● **Written problem**: Rewrite these records, swapping every "pose" for "camera" and leaving everything else unchanged.

begin Given entries

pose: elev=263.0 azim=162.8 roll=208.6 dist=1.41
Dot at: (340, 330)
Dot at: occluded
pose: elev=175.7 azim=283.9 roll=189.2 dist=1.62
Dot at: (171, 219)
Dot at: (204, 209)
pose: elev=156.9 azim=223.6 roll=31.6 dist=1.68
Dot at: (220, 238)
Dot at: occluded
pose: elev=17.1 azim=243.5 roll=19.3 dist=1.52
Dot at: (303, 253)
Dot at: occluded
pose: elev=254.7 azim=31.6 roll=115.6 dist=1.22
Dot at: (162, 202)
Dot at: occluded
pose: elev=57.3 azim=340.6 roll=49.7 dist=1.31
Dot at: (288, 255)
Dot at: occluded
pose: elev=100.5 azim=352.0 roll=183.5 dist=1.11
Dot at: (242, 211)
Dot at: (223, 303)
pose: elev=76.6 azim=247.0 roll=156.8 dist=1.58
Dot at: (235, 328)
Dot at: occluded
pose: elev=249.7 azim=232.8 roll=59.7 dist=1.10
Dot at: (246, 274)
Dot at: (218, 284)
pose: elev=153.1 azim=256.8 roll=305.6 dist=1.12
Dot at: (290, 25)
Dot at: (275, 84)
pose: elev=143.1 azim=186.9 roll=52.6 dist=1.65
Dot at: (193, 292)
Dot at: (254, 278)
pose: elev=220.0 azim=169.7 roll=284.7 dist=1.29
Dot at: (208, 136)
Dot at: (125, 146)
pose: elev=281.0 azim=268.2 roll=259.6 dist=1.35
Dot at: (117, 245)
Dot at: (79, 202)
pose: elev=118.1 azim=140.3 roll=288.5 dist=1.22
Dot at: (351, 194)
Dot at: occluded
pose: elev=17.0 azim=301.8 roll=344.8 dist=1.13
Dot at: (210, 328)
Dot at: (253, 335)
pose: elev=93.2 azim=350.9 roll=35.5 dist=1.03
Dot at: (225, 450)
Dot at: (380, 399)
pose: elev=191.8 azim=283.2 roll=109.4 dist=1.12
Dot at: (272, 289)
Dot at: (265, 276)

end Given entries

● **Correct answer**:
camera: elev=263.0 azim=162.8 roll=208.6 dist=1.41
Dot at: (340, 330)
Dot at: occluded
camera: elev=175.7 azim=283.9 roll=189.2 dist=1.62
Dot at: (171, 219)
Dot at: (204, 209)
camera: elev=156.9 azim=223.6 roll=31.6 dist=1.68
Dot at: (220, 238)
Dot at: occluded
camera: elev=17.1 azim=243.5 roll=19.3 dist=1.52
Dot at: (303, 253)
Dot at: occluded
camera: elev=254.7 azim=31.6 roll=115.6 dist=1.22
Dot at: (162, 202)
Dot at: occluded
camera: elev=57.3 azim=340.6 roll=49.7 dist=1.31
Dot at: (288, 255)
Dot at: occluded
camera: elev=100.5 azim=352.0 roll=183.5 dist=1.11
Dot at: (242, 211)
Dot at: (223, 303)
camera: elev=76.6 azim=247.0 roll=156.8 dist=1.58
Dot at: (235, 328)
Dot at: occluded
camera: elev=249.7 azim=232.8 roll=59.7 dist=1.10
Dot at: (246, 274)
Dot at: (218, 284)
camera: elev=153.1 azim=256.8 roll=305.6 dist=1.12
Dot at: (290, 25)
Dot at: (275, 84)
camera: elev=143.1 azim=186.9 roll=52.6 dist=1.65
Dot at: (193, 292)
Dot at: (254, 278)
camera: elev=220.0 azim=169.7 roll=284.7 dist=1.29
Dot at: (208, 136)
Dot at: (125, 146)
camera: elev=281.0 azim=268.2 roll=259.6 dist=1.35
Dot at: (117, 245)
Dot at: (79, 202)
camera: elev=118.1 azim=140.3 roll=288.5 dist=1.22
Dot at: (351, 194)
Dot at: occluded
camera: elev=17.0 azim=301.8 roll=344.8 dist=1.13
Dot at: (210, 328)
Dot at: (253, 335)
camera: elev=93.2 azim=350.9 roll=35.5 dist=1.03
Dot at: (225, 450)
Dot at: (380, 399)
camera: elev=191.8 azim=283.2 roll=109.4 dist=1.12
Dot at: (272, 289)
Dot at: (265, 276)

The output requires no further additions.